Most coaches fail. Each game features a winner and a loser (Yes, yes: ties. Shaddup). There will always be a few Belichick-Reid types hoarding a majority of wins and a revolving door of ordinary coaches and Jabronies bearing the brunt of most of the losses. The “average” NFL coach always looks pretty bad as a result, and hiring better candidates won’t change the fact that several coaches each season must gut through a rebuild, scratch their way to 7-9, or get blown out in a Wild Card loss, then face hot-seat questions the moment their quarterbacks suffer a slump.

Hiring better candidates, however, would prevent an Adam Gase from almost purposely sabotaging his roster due to his craving for constant conflict. It would prevent mediocre career hangers-on like Matt Patricia from bloviating for three years about a “winning culture” while alienating their best players.
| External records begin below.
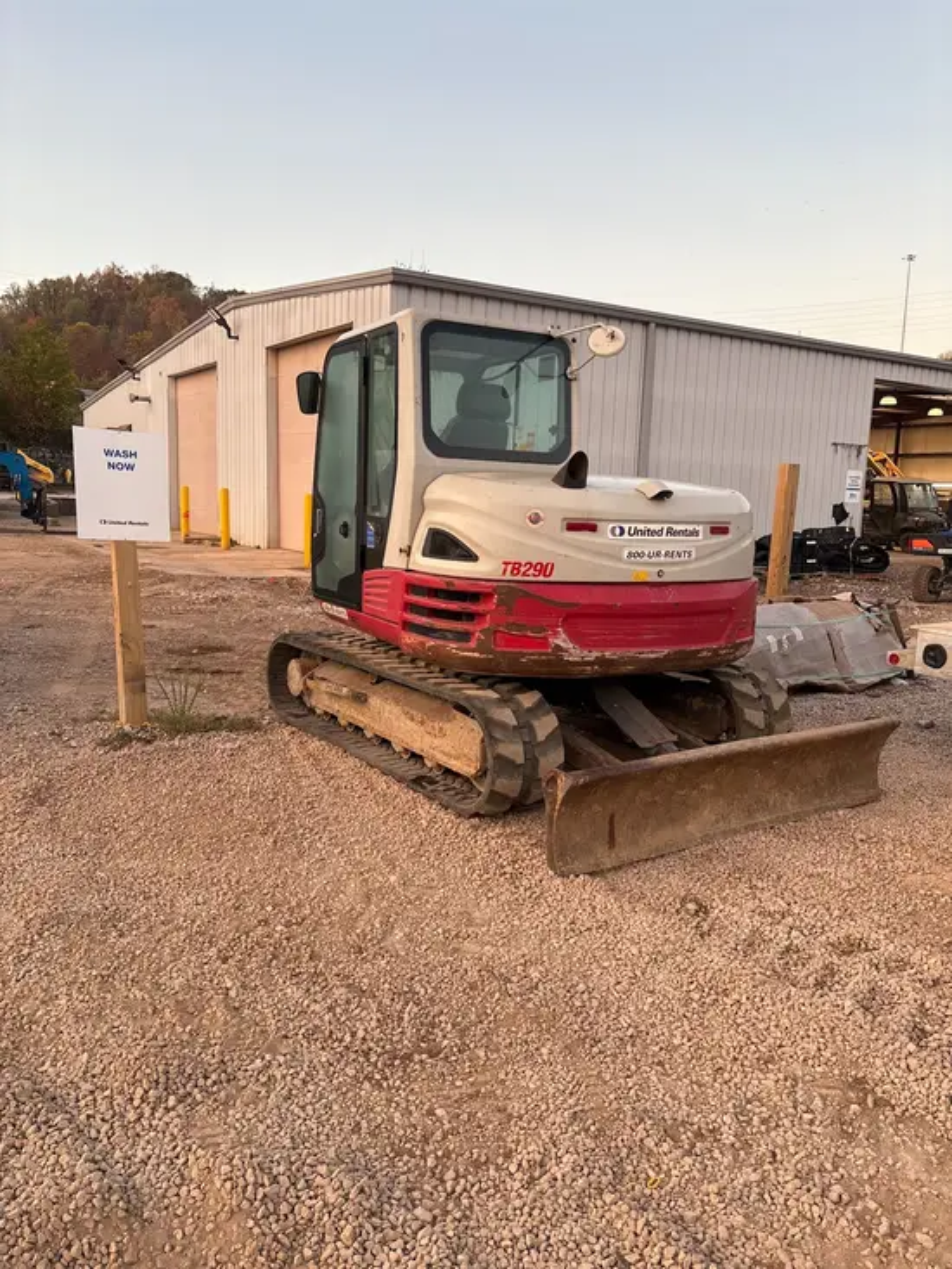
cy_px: 634
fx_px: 953
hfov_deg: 53.1
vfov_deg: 67.3
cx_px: 476
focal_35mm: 26
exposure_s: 1/121
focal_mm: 5.96
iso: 50
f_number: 1.6
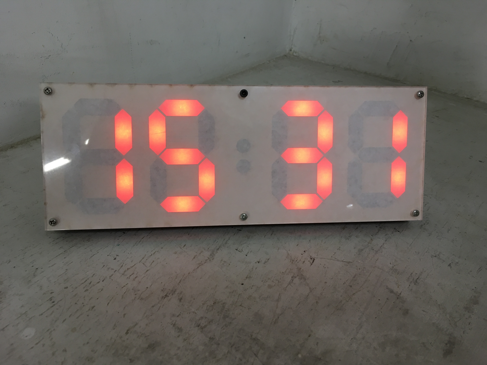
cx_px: 244
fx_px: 408
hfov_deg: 61.7
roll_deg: -2.9
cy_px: 182
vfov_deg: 48.2
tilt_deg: -30.9
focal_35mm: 29
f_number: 2.2
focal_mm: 4.15
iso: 64
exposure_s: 1/30
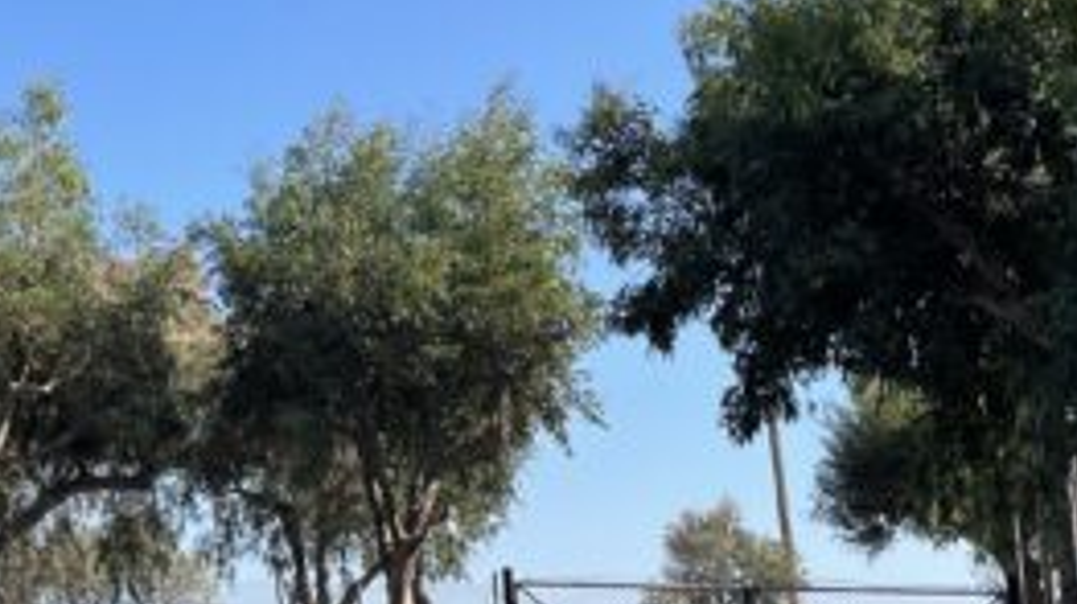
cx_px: -86
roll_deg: -0.4
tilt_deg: +15.2
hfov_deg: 24.1
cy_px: 25
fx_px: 2369
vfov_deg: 14.3
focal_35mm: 83
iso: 32
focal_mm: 4.2
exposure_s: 1/2564
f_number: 1.6
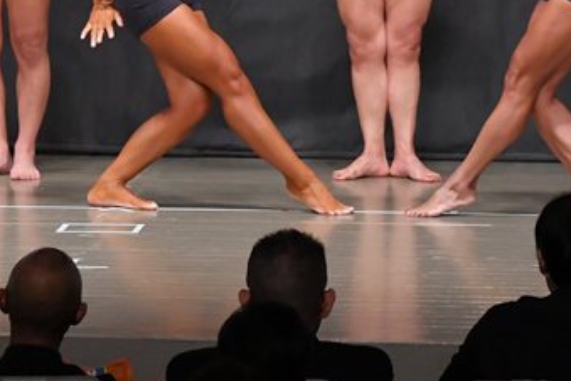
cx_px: 136
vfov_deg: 3.6
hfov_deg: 5.4
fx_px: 6090
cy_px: 19
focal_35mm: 384
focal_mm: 112
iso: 5000
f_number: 5.6
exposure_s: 1/400
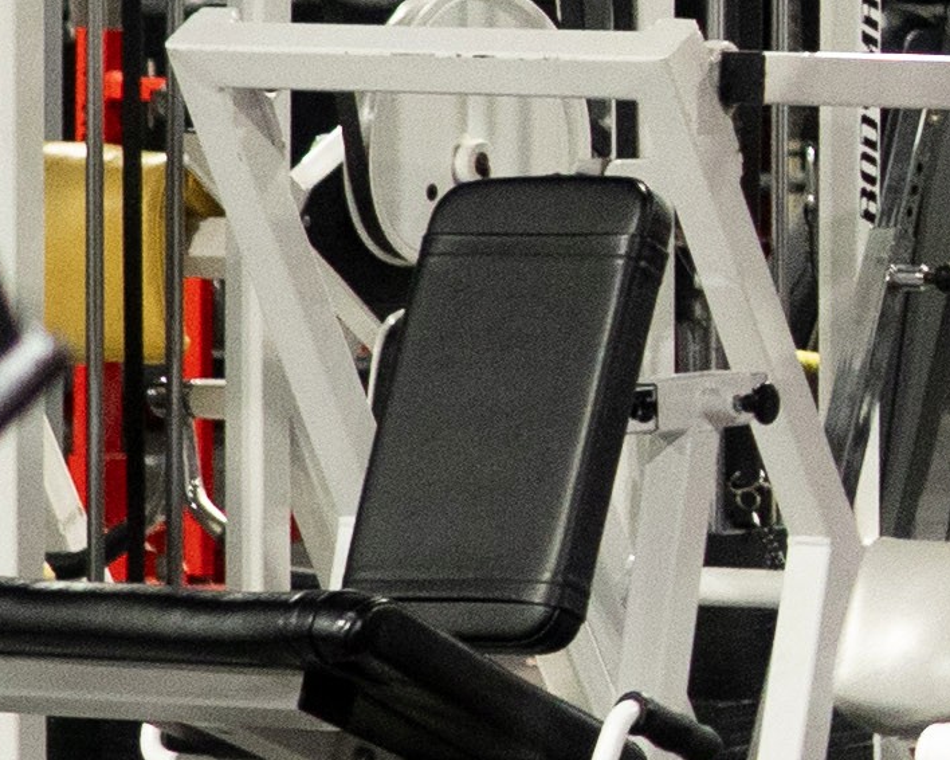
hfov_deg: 5.0
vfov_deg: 4.3
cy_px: -67
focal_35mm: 358
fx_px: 10063
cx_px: 3317
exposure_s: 1/160
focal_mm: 30
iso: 800
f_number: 2.2
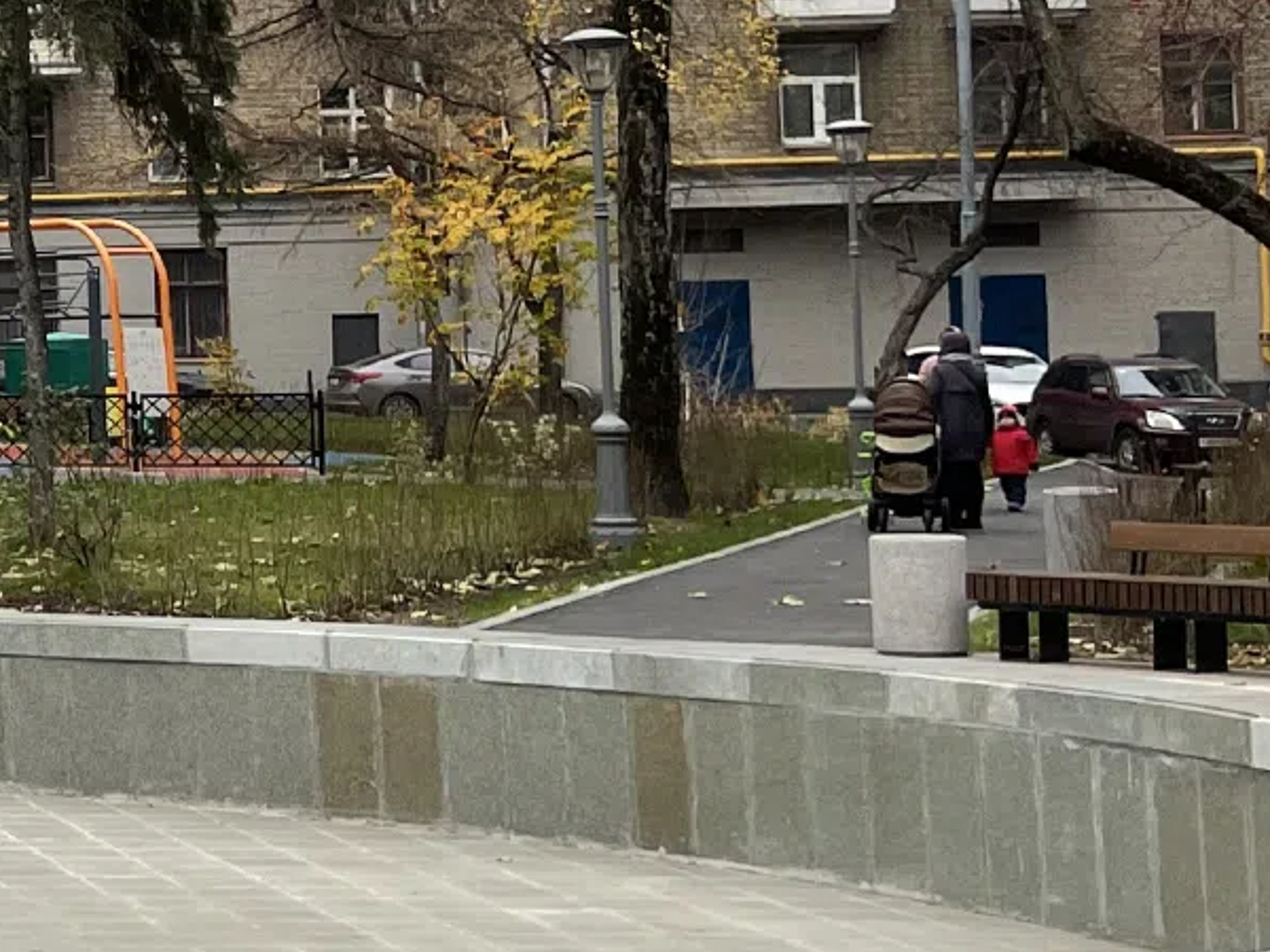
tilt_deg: +3.5
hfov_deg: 15.4
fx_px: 3816
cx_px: -1209
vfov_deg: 14.2
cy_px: 254
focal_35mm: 104
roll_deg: +0.7
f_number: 1.6
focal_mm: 4.2
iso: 32
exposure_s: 1/520
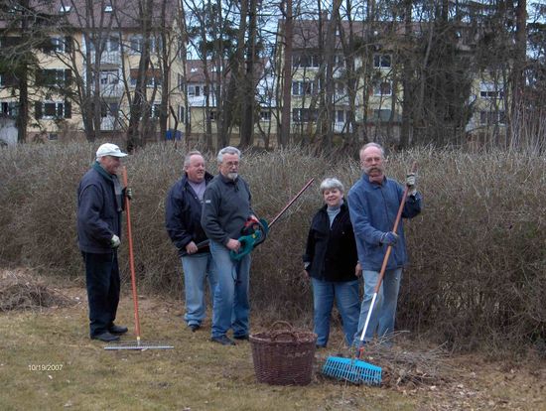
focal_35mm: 70
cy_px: 206
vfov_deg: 21.1
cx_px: 273
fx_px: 1106
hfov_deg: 27.7
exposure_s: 1/90
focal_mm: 14.3
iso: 100
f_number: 3.5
It would prevent someone like Bill O’Brien from turning an entire organization into a Game of Thrones-worthy fiefdom, only to get stabbed in the back himself in the third act.

And better hiring practices would result in fewer 4th-and-inches punts, 2nd-and-20 handoffs, 280-pound edge rushers covering wide receivers and other weekly blunders. Better hiring practices would prevent bad teams from cratering, which would also help the players on those teams develop, which would improve the overall quality of the NFL product.

Of course, if the NFL stopped promoting men like Dan Campbell, C’mon, Coach would be out of a job. No one wants that, especially C’mon, Coach. So bring on the cannibalism speeches, Coach Campbell!

Just be warned: the tough-guy routine gets stale really fast, and that’s when disgruntled players, angry fans and court jesters like me start to really bite back.